_Text section_:
Context 4 – features as abstract variables of latent representation spaces of objects
The internal processes of many ML-algorithms, especially neural networks, map the data points (or vector) representing objects in the variable space of the input data to data points (or vector) in an internal or latent representation space. A ML-algorithm, e.g. an ANN, can be regarded as a complicated function mapping a vector of a high dimensional vector space to a vector of another vector space which a typically lower number of dimensions.

In the case of ANNs these internal representation spaces relate to vectorized data which are produced by neurons of a special (flat) layer of neurons. Such a layer typically follows a sequence of other analyzing and processing layer and summarizes in a way the results. The output of each of the neurons in this special inner layer can be regarded as a variable for a vector component. The processed data for a specific object thus lead to specific values corresponding to data points in an abstract multidimensional space. If such data are externalized and not directly subject to further internal and classifying networks then we speak of an accessible latent space.

The variables that span an internal or latent object representation space are abstract ones – but they can sometimes also measure the overlap with patterns in physical properties of the objects. In the case of Convolutional Neural Networks [CNNs] an internal or latent representation space condenses information about detected patterns and the degree of overlap of a given object with such a pattern. In this sense internal or latent representation (vector) spaces may also represent secondary, pattern based object features in the sense of context 3.

An internal representation space for objects is in some ANN-contexts (especially regarding Natural Language Processing by ANNs) also called an “embedding space“. The difference in my understanding lies in the way the mapping of training data into a representational space is done: In the case of an embedding space mapping is done by neuron layers close to the input side of a neural network. I.e. the input data are first mapped to an internal representation space and are afterward processed by other network layers. The relevant network parameters for the initial mapping (= embedding) are achieved during training via some parameter optimization. In the case of a latent or inner representation space we instead use data produced by neurons which are members of some special inner layer following major processing layers (as e.g. convolutional or residual layers).

See a Wikipedia article about latent spaces which distinguishes between the “feature space” of context 1 and the “latent feature space” of context 4.

_Work instructions_:
1. According to the section on latent representation spaces, in which area of ANN work is an internal representation space also called an "embedding space"?
2. Decide whether each statement agrees with the section on latent representation spaces, and back each yes or no with the deciding words of that section.
(a) In an embedding space, the mapping is done by neuron layers close to the output side of the network.
(b) The variables that span a latent object representation space are abstract ones.
(c) When the data of the special inner layer are externalized and not directly passed on to further classifying networks, the result is called an accessible latent space.

_Source material_:
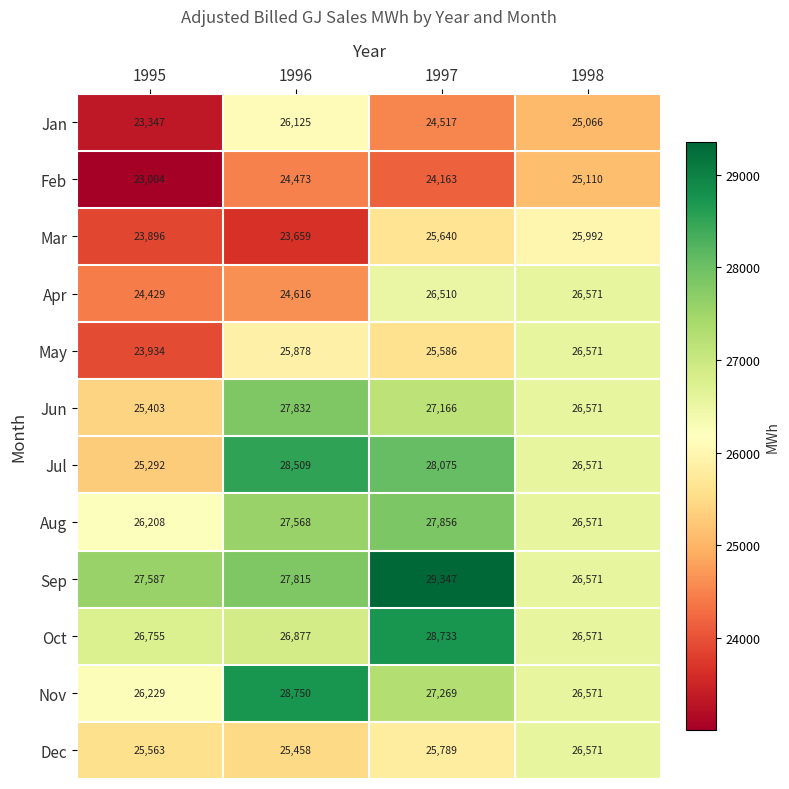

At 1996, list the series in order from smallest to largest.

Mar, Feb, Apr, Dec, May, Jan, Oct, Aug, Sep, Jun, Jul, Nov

_Answers in order_:
1. Natural Language Processing by ANNs.

2.
(a) No: "In the case of an embedding space mapping is done by neuron layers close to the input side of a neural network."
(b) Yes: "The variables that span an internal or latent object representation space are abstract ones"
(c) Yes: "If such data are externalized and not directly subject to further internal and classifying networks then we speak of an accessible latent space."